START Records shown

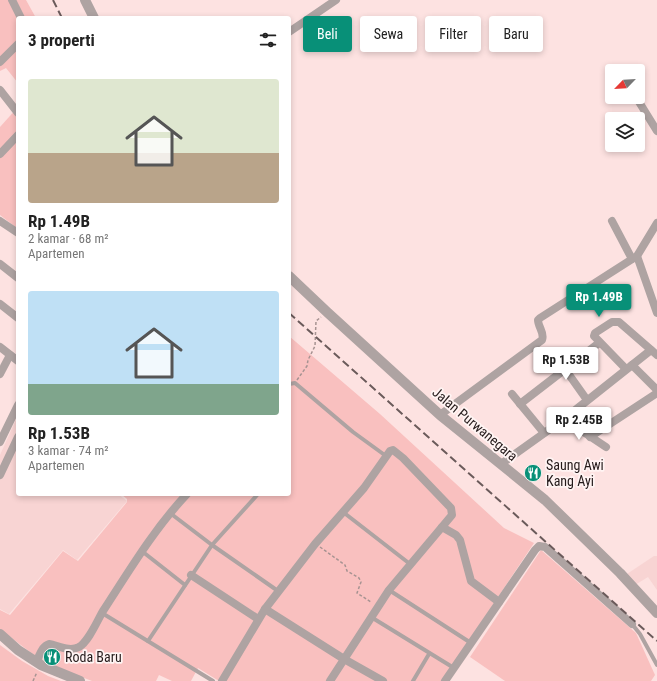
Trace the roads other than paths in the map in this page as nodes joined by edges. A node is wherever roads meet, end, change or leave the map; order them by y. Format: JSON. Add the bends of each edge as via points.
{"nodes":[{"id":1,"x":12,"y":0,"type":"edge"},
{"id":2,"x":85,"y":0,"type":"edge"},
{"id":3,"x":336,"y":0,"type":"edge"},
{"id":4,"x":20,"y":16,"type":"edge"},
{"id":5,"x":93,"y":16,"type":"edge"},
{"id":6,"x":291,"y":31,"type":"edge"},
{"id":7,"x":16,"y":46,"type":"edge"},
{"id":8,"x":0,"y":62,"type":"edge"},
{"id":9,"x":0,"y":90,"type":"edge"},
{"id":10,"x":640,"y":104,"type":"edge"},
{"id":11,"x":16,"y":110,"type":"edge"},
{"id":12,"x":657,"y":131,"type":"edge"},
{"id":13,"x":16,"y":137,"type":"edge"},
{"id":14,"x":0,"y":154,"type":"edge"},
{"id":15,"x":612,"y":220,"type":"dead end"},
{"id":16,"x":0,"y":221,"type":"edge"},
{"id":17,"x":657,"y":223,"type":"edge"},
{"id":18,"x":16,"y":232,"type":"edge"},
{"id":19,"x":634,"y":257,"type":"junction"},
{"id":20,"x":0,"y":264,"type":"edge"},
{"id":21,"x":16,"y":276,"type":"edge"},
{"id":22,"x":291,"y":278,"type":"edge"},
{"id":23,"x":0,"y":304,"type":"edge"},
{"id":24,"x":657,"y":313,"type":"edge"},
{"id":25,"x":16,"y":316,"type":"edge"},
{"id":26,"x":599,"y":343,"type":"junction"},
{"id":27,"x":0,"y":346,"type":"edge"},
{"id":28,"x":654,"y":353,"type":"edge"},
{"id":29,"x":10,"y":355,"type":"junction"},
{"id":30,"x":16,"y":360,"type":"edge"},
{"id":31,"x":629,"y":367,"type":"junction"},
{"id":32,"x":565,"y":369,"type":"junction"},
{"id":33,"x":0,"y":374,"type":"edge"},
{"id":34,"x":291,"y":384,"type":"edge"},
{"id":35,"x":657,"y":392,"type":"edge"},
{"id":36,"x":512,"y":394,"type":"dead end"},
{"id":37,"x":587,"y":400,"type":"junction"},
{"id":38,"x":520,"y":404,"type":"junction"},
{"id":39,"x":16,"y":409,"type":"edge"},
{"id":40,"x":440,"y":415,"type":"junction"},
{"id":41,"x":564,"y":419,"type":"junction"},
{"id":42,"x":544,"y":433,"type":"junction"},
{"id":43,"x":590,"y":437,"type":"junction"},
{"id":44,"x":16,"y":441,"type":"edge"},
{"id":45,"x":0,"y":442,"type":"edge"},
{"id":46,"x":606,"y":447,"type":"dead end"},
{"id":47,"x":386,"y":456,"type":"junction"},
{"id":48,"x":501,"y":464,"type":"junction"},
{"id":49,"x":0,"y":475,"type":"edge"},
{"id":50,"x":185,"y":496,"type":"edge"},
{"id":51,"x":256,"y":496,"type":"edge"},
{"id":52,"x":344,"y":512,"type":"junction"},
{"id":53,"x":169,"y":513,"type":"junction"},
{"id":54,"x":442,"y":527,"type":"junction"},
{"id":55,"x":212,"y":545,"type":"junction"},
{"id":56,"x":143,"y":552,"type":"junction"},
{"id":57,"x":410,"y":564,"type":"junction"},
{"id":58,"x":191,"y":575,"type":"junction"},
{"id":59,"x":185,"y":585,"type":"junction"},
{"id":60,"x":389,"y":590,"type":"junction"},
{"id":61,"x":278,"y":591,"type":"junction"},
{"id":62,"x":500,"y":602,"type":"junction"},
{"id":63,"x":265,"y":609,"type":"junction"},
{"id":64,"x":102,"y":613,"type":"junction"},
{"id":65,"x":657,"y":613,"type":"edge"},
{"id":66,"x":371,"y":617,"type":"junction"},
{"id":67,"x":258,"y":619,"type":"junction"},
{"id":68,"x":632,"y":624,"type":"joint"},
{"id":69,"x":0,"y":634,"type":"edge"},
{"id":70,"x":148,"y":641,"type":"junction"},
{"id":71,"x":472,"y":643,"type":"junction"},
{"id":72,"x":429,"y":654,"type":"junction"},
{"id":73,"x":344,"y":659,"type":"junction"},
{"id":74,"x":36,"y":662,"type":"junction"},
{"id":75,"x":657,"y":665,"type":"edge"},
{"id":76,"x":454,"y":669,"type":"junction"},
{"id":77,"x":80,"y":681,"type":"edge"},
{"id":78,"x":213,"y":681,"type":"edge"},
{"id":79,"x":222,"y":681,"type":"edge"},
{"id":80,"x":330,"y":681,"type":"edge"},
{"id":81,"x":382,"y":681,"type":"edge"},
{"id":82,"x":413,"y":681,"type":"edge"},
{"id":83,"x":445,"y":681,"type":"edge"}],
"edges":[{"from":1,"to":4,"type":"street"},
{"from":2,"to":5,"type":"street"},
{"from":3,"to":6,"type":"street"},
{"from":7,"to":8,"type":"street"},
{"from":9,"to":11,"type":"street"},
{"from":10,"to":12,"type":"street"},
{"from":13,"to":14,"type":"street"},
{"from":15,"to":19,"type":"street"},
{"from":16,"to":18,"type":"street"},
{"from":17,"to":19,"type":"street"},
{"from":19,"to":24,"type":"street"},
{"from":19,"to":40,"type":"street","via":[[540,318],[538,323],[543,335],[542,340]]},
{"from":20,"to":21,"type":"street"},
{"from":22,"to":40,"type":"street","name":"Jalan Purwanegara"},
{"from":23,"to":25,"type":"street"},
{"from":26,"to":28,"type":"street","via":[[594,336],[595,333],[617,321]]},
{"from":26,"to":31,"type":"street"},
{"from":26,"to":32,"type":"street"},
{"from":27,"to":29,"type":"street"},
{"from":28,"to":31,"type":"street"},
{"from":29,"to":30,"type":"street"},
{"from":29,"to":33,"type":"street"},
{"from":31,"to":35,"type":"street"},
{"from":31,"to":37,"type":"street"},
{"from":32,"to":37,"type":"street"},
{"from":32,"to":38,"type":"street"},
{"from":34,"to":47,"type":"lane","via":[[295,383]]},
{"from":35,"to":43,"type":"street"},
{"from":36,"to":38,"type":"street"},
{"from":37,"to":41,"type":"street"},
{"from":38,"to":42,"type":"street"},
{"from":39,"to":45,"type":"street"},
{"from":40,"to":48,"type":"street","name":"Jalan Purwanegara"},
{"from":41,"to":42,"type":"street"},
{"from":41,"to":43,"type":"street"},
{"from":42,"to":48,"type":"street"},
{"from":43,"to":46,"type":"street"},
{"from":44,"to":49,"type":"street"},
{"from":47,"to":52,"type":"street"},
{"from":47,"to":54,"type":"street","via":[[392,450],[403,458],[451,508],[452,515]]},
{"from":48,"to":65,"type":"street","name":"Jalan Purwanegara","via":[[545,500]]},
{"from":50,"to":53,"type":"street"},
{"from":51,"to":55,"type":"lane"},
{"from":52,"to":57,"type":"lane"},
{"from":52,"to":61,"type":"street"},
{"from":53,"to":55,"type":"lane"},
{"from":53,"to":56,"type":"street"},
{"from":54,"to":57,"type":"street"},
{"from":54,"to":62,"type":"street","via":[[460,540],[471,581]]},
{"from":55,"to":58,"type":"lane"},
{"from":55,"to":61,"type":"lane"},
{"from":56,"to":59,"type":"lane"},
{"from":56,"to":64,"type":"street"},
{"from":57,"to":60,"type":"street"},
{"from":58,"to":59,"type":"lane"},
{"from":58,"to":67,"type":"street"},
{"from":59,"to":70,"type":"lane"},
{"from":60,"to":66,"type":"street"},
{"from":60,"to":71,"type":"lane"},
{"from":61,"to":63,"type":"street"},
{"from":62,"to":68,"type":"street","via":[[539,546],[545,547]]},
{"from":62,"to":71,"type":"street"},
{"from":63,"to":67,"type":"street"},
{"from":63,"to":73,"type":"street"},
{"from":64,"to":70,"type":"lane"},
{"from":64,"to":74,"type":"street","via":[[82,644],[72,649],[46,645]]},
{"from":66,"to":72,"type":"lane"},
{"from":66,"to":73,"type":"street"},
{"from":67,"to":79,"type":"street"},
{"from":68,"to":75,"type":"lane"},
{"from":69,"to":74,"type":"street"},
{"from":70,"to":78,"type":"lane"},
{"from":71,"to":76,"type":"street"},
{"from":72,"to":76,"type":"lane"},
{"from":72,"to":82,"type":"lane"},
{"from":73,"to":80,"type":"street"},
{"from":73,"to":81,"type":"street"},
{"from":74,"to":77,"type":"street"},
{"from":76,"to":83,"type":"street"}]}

END Records shown

Task instructions: Wherever a line contains the string "Jalan", copy that line from the data.

Solved problem:
{"from":22,"to":40,"type":"street","name":"Jalan Purwanegara"},
{"from":40,"to":48,"type":"street","name":"Jalan Purwanegara"},
{"from":48,"to":65,"type":"street","name":"Jalan Purwanegara","via":[[545,500]]},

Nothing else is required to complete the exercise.